## [What is required]
Give back nothing but the number of lines in these entries that contain the word "address".

## [Records supplied]
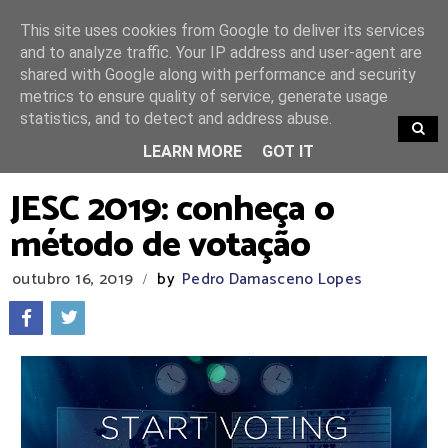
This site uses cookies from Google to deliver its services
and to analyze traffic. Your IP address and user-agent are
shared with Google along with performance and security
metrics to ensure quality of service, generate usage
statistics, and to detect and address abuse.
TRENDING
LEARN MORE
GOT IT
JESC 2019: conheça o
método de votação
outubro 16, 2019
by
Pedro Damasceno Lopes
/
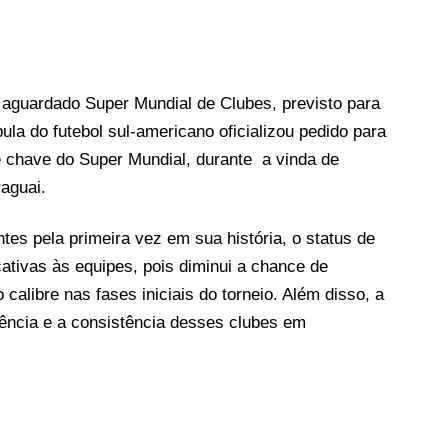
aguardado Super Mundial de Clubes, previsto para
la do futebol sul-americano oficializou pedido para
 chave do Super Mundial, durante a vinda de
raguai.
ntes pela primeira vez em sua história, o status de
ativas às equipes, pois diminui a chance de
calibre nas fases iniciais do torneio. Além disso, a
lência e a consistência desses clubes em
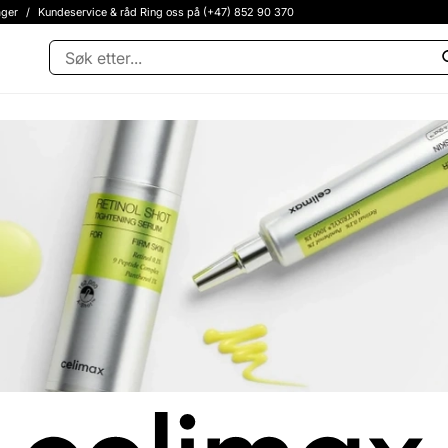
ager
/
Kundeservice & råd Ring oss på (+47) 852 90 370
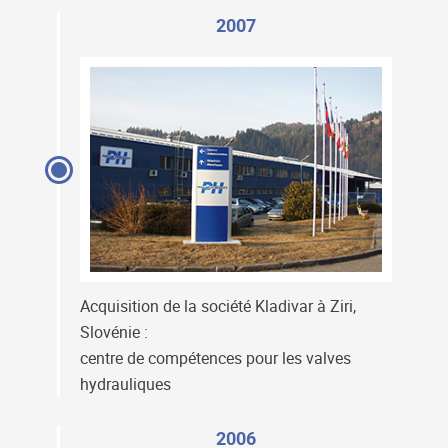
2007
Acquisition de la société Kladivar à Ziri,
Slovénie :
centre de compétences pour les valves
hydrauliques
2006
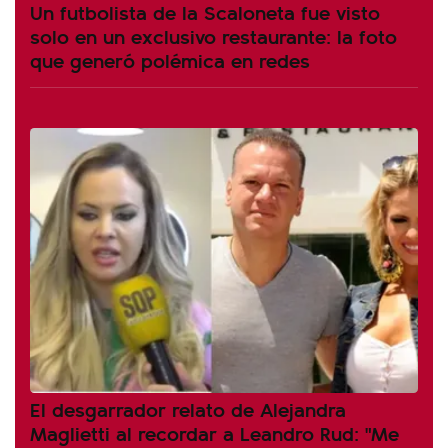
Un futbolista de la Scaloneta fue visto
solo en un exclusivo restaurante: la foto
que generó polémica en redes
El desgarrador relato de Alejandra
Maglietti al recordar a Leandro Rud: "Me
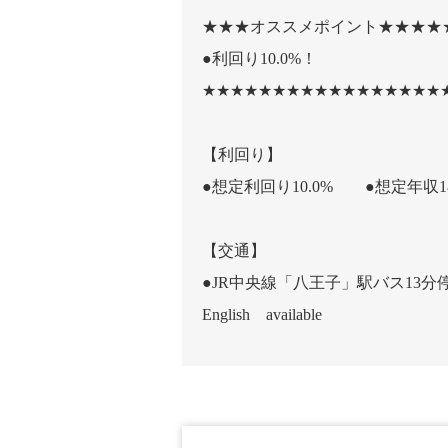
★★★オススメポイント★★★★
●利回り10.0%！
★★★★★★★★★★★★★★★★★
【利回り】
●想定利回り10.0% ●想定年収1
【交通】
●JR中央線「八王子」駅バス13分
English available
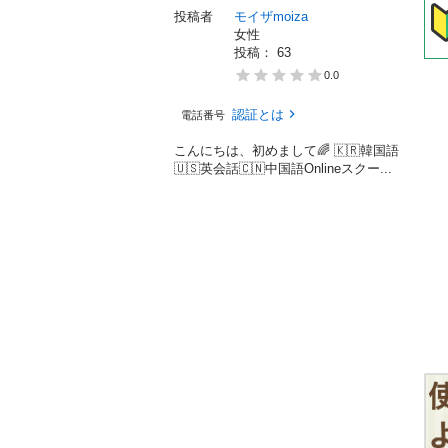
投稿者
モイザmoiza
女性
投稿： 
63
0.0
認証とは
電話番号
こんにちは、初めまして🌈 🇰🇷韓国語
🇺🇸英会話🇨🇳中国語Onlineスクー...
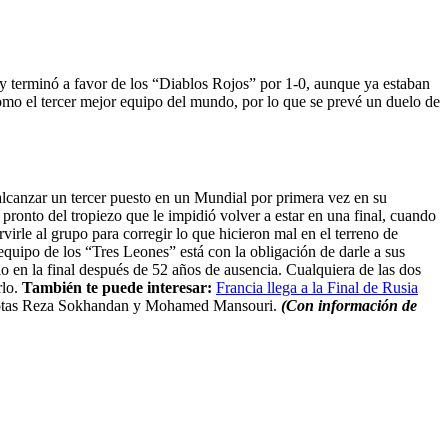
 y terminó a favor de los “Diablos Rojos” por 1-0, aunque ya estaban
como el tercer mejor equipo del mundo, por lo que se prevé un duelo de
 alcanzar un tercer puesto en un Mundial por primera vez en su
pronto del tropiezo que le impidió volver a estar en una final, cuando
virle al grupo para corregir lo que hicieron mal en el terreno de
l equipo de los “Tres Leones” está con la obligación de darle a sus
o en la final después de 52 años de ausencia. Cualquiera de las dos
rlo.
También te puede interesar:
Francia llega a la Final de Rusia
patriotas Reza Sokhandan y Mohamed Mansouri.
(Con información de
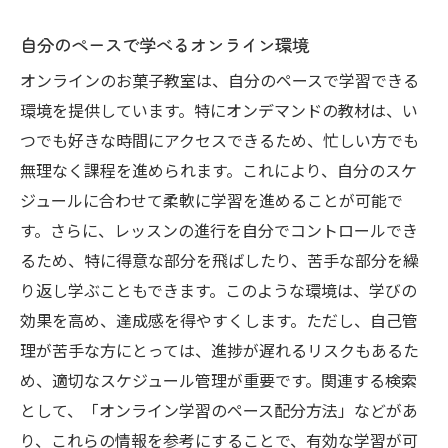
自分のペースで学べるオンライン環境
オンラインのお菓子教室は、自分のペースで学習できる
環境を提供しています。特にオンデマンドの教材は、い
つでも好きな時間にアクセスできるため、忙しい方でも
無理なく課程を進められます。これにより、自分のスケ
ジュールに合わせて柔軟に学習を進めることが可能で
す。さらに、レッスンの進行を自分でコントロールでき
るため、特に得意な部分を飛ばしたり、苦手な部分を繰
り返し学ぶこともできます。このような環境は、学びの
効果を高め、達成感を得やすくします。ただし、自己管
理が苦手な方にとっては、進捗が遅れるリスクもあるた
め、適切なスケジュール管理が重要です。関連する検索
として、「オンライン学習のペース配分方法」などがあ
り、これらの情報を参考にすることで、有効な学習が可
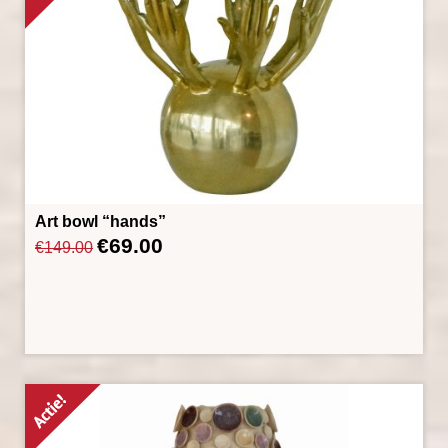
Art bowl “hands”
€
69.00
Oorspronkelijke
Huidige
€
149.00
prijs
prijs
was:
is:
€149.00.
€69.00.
==
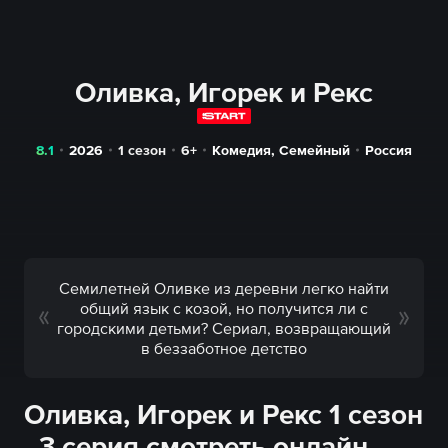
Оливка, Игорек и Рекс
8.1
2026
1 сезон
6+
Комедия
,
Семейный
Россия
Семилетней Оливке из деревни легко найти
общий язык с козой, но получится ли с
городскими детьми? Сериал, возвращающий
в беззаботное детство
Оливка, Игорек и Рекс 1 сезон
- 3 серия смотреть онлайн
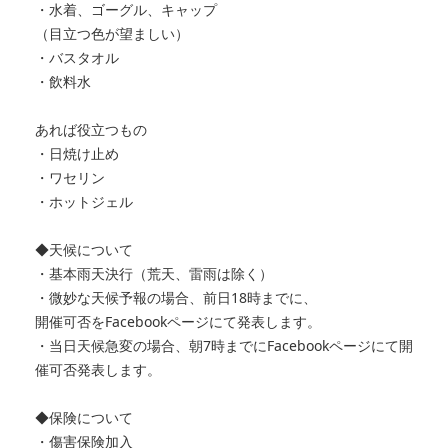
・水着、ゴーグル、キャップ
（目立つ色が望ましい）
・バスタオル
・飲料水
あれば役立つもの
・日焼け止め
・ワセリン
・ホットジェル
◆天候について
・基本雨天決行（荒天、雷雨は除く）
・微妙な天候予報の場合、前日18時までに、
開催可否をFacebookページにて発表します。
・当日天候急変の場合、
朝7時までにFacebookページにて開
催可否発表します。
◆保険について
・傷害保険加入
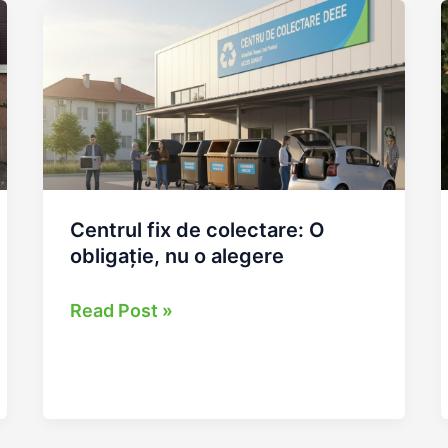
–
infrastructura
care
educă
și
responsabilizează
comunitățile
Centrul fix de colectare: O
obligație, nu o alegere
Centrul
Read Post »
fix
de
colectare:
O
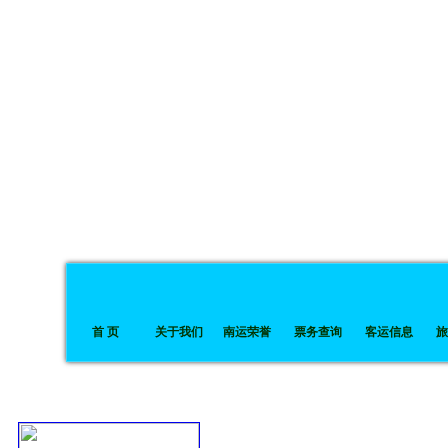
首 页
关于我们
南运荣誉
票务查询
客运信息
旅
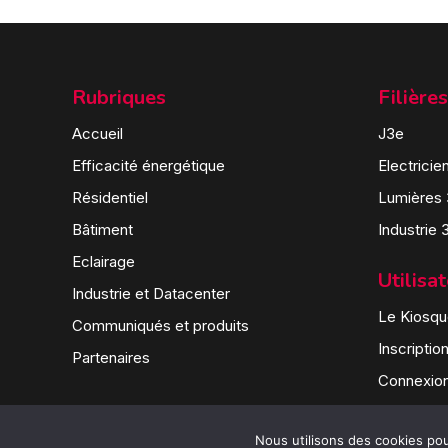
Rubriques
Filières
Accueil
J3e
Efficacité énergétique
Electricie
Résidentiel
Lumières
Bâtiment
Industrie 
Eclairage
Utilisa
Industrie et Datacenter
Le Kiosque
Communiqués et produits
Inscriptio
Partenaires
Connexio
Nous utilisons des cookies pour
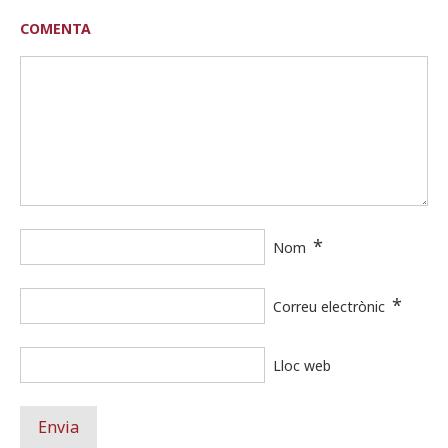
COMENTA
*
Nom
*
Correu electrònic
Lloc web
--
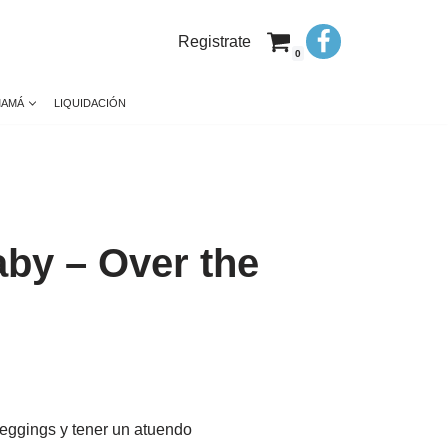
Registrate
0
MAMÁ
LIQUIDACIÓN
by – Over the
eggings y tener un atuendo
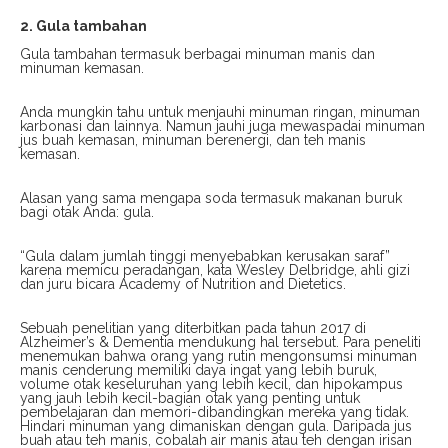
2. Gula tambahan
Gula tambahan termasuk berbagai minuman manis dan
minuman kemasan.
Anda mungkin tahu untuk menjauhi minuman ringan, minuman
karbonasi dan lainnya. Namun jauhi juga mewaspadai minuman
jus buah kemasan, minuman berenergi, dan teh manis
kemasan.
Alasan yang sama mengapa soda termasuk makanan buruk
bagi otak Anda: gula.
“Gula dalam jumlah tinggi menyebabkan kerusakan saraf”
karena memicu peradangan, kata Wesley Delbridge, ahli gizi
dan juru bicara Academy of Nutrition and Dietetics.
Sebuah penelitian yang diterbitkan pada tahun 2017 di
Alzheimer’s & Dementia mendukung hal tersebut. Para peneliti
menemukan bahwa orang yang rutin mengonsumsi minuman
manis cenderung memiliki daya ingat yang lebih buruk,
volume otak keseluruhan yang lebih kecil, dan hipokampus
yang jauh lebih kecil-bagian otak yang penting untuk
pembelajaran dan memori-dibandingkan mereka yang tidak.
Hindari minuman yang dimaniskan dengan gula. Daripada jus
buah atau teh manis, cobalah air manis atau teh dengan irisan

## [Answer to this exercise]
2